NASCAR fails to interest many students

The sport is very popular nationally, but few in the area pay much attention.

Scott Doane

University sophomore Claire Antelman said she could imagine what her dad would say if someone challenged the status of his favorite sport: “It’s not a sport – it’s a way of life.”

Diehard NASCAR fans like him and 75 million others nationwide are gearing up for this Sunday’s race at Martinsville Speedway in Martinsville, V.A., and the new NASCAR season.

Though 17.8 million people watched the 50th running of the Daytona 500 in February, according to Nielsen Ratings, the sport’s popularity has yet to leave the starting line at the University.

Antelman said she has a few friends and co-workers who like NASCAR, but most others seem uninterested.

“I have joked around about starting a NASCAR club,” Antelman said.

Sports management teaching specialist Eric Brownlee worked at the University of Louisville in Kentucky, where many of his students were NASCAR fans, he said, which contrasts with most of his Minnesota students’ interests.

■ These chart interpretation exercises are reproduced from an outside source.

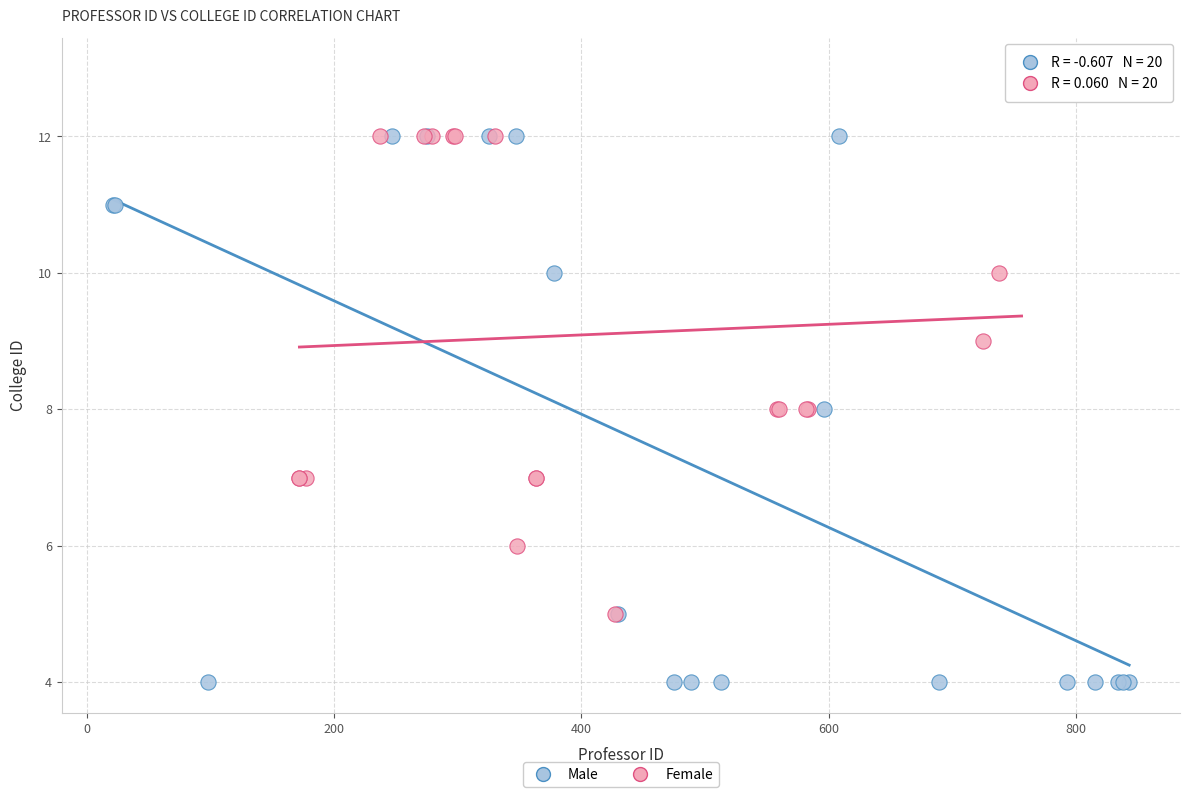

What are all the series names shown in the legend?

Male, Female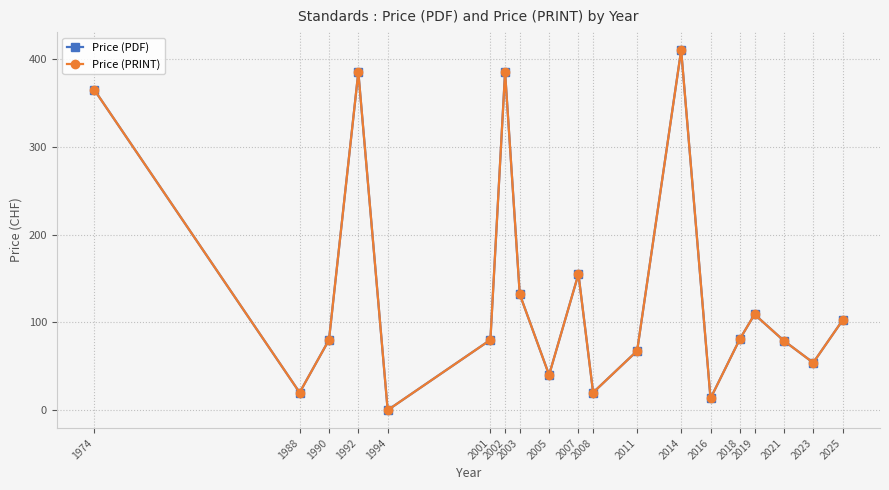

True or false: Price (PDF) and Price (PRINT) intersect in this chart.

False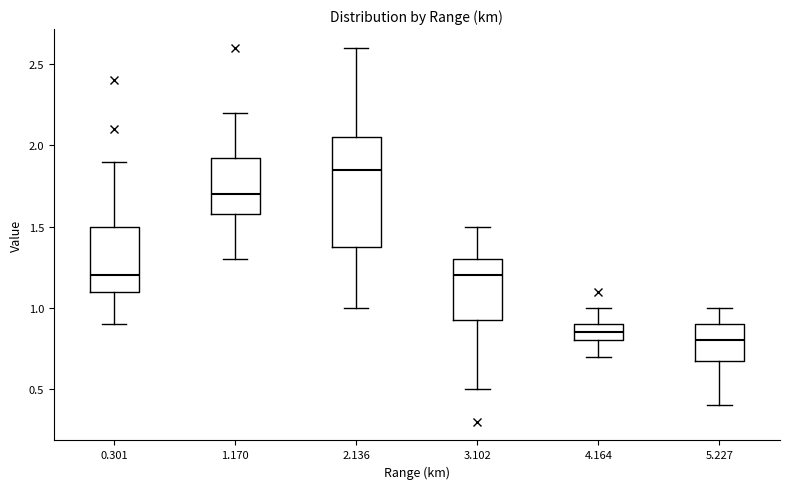

Reading left to right, read every box against the y-axis: the position of its median line, the range the box covers, and the ends of its whiskers. The values are not printed on the chart, so give them approximately, as read against the axis.

0.301: median 1.20, box 1.10 to 1.50, whiskers 0.90 to 1.90
1.170: median 1.70, box 1.60 to 1.95, whiskers 1.30 to 2.20
2.136: median 1.85, box 1.40 to 2.05, whiskers 1.00 to 2.60
3.102: median 1.20, box 0.95 to 1.30, whiskers 0.50 to 1.50
4.164: median 0.85, box 0.80 to 0.90, whiskers 0.70 to 1.00
5.227: median 0.80, box 0.70 to 0.90, whiskers 0.40 to 1.00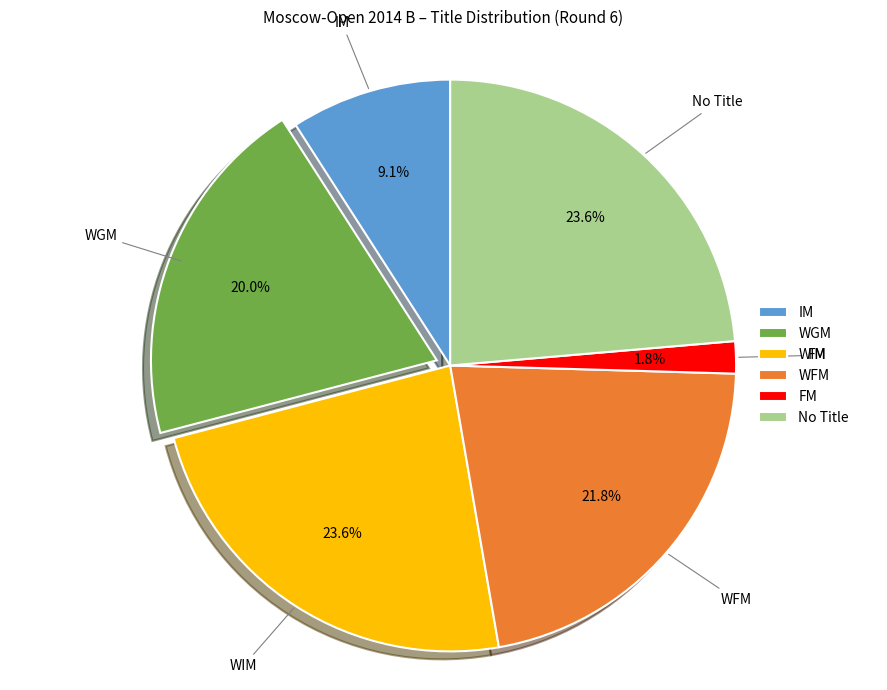

To the nearest percent, what percentage of the pie is WIM?

24%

“I don’t think I’ve had one tell me they’re very interested in NASCAR,” he said.

Brownlee said Minnesotans often pass up NASCAR because it’s hard to experience in person.

“It’s definitely a market that’s untapped,” Brownlee said. “There’s not really a big NASCAR track here.”

But Antelman said she’s been to races at Michigan International and Chicagoland speedways, and plans to go to Daytona in the summer. For her, the races were intense.

“It’s really fast paced,” she said. “You can feel your body shaking because of the incredible power of the cars.”

Brownlee said he noticed a party atmosphere at the race he attended with some of his University of Louisville students.

“It’s not just an event where there’s tailgating before the event,” Brownlee said. “There during the event, while the event’s going. There’s tailgating after. People stay there all night.”

The sport’s drama also drew in University sophomore Teddy Thompson.

“I actually paid attention to the drama between the drivers,” Thompson said. “Once you understand the intricacies, it becomes a lot more interesting than guys just driving around.”

Sports management sophomore Chris Eckes said, however, that his major qualm about classifying NASCAR as a sport is that he thinks it doesn’t take any physical activity.

“You can talk about reflexes all you want,” Eckes said. “But at the end of the day, it’s the abilities of the car that wins.”

But Brownlee said a sport must have rules, competition and physical exertion, and NASCAR has all three.

“To be able to drive one of those cars is not as easy as it looks,” Brownlee said. “It takes split-second reaction time.”

Even NASCAR’s intensity still might not be enough to make fans out of more University students.

“I don’t think anything could make me a NASCAR fan,” Eckes said. “If I want to go watch cars drive, I’ll go stand on the sidewalk.”